SICP Exercises 1.1 - 1.5

1.1 
10, 12, 8, 3, 6, a, b, 19, #f, 4, 16, 6, 16

1.2 
(/ (+ 5 4 (- 2 (- 3 (+ 6 (/ 4 5)))))
(* 3 (- 6 2) (- 2 7)))

1.3 
$ cat ex1-5.ss 
(define (square x)
  (* x x))

(define (sum-of-squares x y)
  (+ (square x) (square y)))

(define (sum-of-squares-larger-nums x y z)
  (cond ((and (< x y) (< x z)) (sum-of-squares y z))
((and (< y z) (< y x)) (sum-of-squares x z))
((and (< z x) (< z y)) (sum-of-squares x y))))

1.4 
When b is greater than 0 the + operator is used, otherwise the - operator is used. 

1.5 
Because applicative-order evaluation evaluates the arguments and then applies them, the procedure p defined as (define (p) (p)) would call itself over and over when called with (test 0 (p)) where the procedure test is defined as (define (test x y) (if (= x 0) 0 y)).

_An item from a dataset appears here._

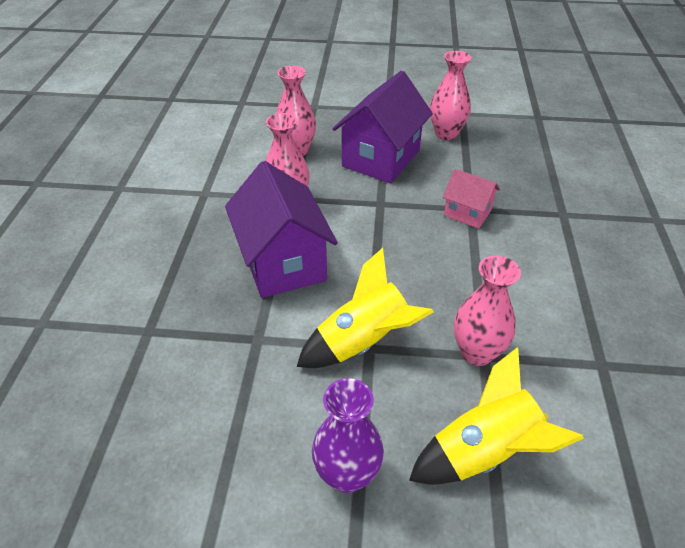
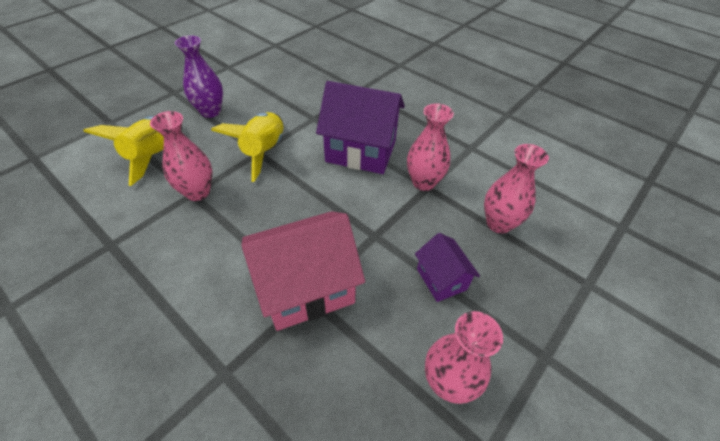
camera: 125 degrees right, 5 degrees up
(381, 158) = (441, 279): purple house -> purple house, size x0.53
(467, 213) = (306, 288): pink house -> pink house, size x1.89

Normal-order evaluation however will not have this problem because it does not evaluate the arguments, but rather expands them and reduces them. (test 0 (p)) would simply return 0.

Notes: I see now that I could have simplified 1.3's sum-of-squares-larger-num to use min. It would have made what was going on clearer, but I wrote it using and's first and tested it out. It works so I just left it.